Reminder As Twitter And Facebook Purge Conservatives: Social Media Use Increases Depression, Loneliness

This past week Big Tech monopolies Twitter and Facebook banned President Donald Trump from their platforms. The “purge” expanded in a surprise move when Parler, a conservative version of Twitter, announced Amazon would be shutting them down as early as Sunday night.

However, conservatives and others were warned that the social media platforms were not their friends and researched showed that they were not good for their mental health.

That research by psychologist Melissa G. Hunt, who published her findings in the December 2018, Journal of Social and Clinical Psychology.

Hunt explored the link between a decreased well-being and the use Facebook, Snapchat, and Instagram.

Hunt’s research team designed their experiment to include the three platforms most popular with a cohort of undergraduates, and then collected objective usage data automatically tracked by iPhones for active apps, not those running the background.

Each of 143 participants completed a survey to determine mood and well-being at the study’s start, plus shared shots of their iPhone battery screens to offer a week’s worth of baseline social-media data. Participants were then randomly assigned to a control group, which had users maintain their typical social-media behavior, or an experimental group that limited time on Facebook, Snapchat, and Instagram to 10 minutes per platform per day.

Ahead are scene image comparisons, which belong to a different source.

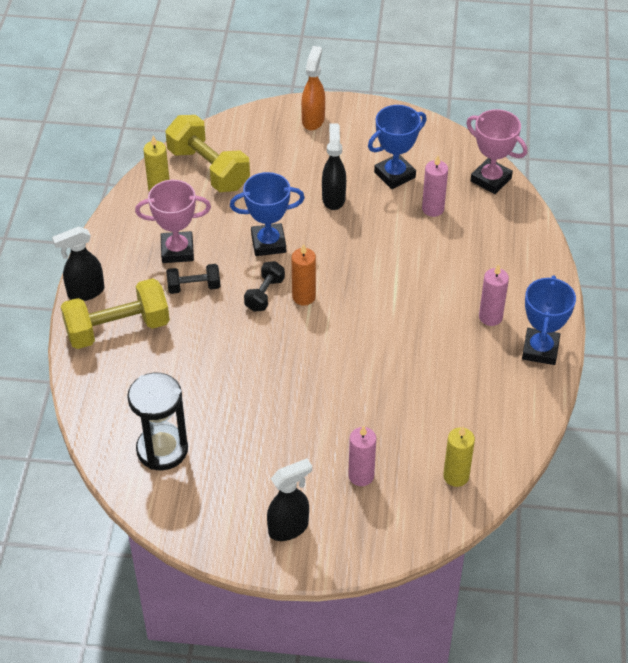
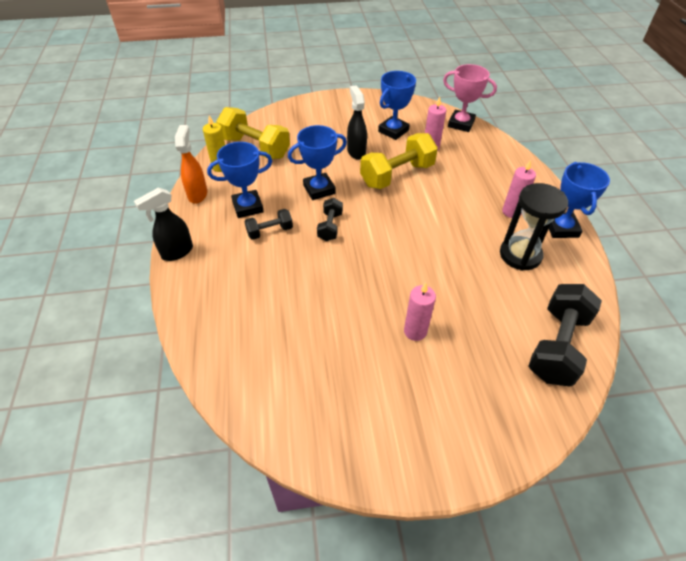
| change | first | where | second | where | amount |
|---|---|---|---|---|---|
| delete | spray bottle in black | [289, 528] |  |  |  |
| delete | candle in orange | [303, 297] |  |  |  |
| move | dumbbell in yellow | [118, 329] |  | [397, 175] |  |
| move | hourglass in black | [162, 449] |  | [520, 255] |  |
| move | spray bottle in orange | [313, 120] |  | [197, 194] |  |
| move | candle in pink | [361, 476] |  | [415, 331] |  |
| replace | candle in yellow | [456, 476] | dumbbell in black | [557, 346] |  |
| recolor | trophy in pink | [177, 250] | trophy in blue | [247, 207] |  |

For the next three weeks, participants shared iPhone battery screenshots to give the researchers weekly tallies for each individual. With those data in hand, Hunt then looked at seven outcome measures including fear of missing out, anxiety, depression, and loneliness.

“Here’s the bottom line,” said Hunt in 2018. “Using less social media than you normally would leads to significant decreases in both depression and loneliness. These effects are particularly pronounced for folks who were more depressed when they came into the study.”

According to Hunt, because this particular work only looked at Facebook, Instagram, and Snapchat, it’s not clear whether it applies broadly to other social-media platforms. She also hesitated to say that these findings would replicate for other age groups or in different settings.

What is clear is that those who have been purged might use the time they spent on the social media platforms to organize efforts to ensure election victories in the future.